**ЗАДАНИЕ A:** Выведите без изменений все строки из раздела «Исходные строки», опустив изображения.

== ФРАГМЕНТ ТЕКСТА

Последний раз я видел маму в окне 57-й больницы. Яблоневый сад. Голубые кислородные баллоны. Ее подвели к открытому окну. Очень высоко. Она улыбалась.
В ночь после похорон маму видел мой дед – самый суровый и сильный человек в семье. Мама грустно и внимательно посмотрела на него и исчезла. Об этом я узнал, разумеется, многие годы спустя.
А на деда мы с братом всегда могли положиться. Ничего такого, просто немного тепла и надежности. Спасибо маме и деду. Они понимали друг друга.

Рисунок старых обоев

Теперь-то я знаю где право, где лево. А в детстве не знал. Хотя это как посмотреть. В детстве мы Эйнштейны незнания. Или того хуже – Джорданы Бруны. А взрослые – инквизиторы. Но это так, к слову. Но ведь и правда что-то теряется на педагогическом аутодафе.
Буквы и цифры до сих пор имеют свой цвет, а вот определить имя человека, единожды взглянув на него, я уже не могу. И подпрыгивая вверх, я уже не зависаю в воздухе даже на миг. Как такое случается? Когда? Когда мороженое, бананы и газировка перестают быть тем, что они есть на самом деле, и превращаются в продукты? Когда перестают летать по комнатам разноцветные крутящиеся, суетливые огоньки неизвестного происхождения?
Может быть, это как будто вы пришли с мороза, и на варежке у вас снежинка дивной красоты, и сохранить ее нельзя. А может, всё не так благостно? Может быть, еще можно что-то такое… Может быть, вся беда в книгах?
«Из окон замка лился яркий свет, и доносились звуки скрипки. «Крепость взята», – сказал сеньор Лимон. Графини Вишни упали в обморок». Что может быть лучше? Это же красота невероятная! «– Ты слышал? Он сказал, что не станет нас есть. Мы – худосочные». А? Сила! «… когда большая лужа у дороги стала по утрам покрываться тоненькой корочкой льда…»
А вот «шуршит машина шинами» всегда казалось мне надуманным и лживым. И дикая книжка «Вовка добрая душа». Там была картинка: мальчик («добрая душа») бьет ногой под брюхо кошку. И объяснялось почему: кошка выпивала из блюдечка молоко у черепахи. Очень поучительно. У моей дочки была черепаха. Выяснилось, что черепахи не умеют пить. Они едят сочные листья.
А Толстой для детей? Это же ужас! А вот «по Бобкин-Стрит, по Бобкин-Стрит» до сих пор «шагает быстро мистер Смит». И «никто-никто, – сказал он и вылез из кровати. Никто-никто, – сказал он, спускаясь вниз в халате. Никто-никто, – сказал он, намылив руки мылом. Никто-никто, – сказал он, съезжая по перилам», – это навсегда. Это же Король (Его Величество).

====

**ЗАДАНИЕ B:** Определите, соответствуют ли фрагменту текста утверждения: (i) последний раз маму видели в окне 57-й больницы; (ii) черепахи, как выяснилось, пьют молоко из блюдечка; (iii) фраза «шуршит машина шинами» всегда казалась привлекательной. На каждое ответьте «да» или «нет» и приведите точную цитату, которая это решает.

== ИСХОДНЫЕ СТРОКИ

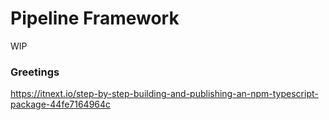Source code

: # Pipeline Framework

WIP


### Greetings
https://itnext.io/step-by-step-building-and-publishing-an-npm-typescript-package-44fe7164964c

====

**ОТВЕТ A:**
Source code

: # Pipeline Framework

WIP


### Greetings
https://itnext.io/step-by-step-building-and-publishing-an-npm-typescript-package-44fe7164964c

**ОТВЕТ B:**
(i) Да: «Последний раз я видел маму в окне 57-й больницы».
(ii) Нет: «Выяснилось, что черепахи не умеют пить».
(iii) Нет: «А вот «шуршит машина шинами» всегда казалось мне надуманным и лживым».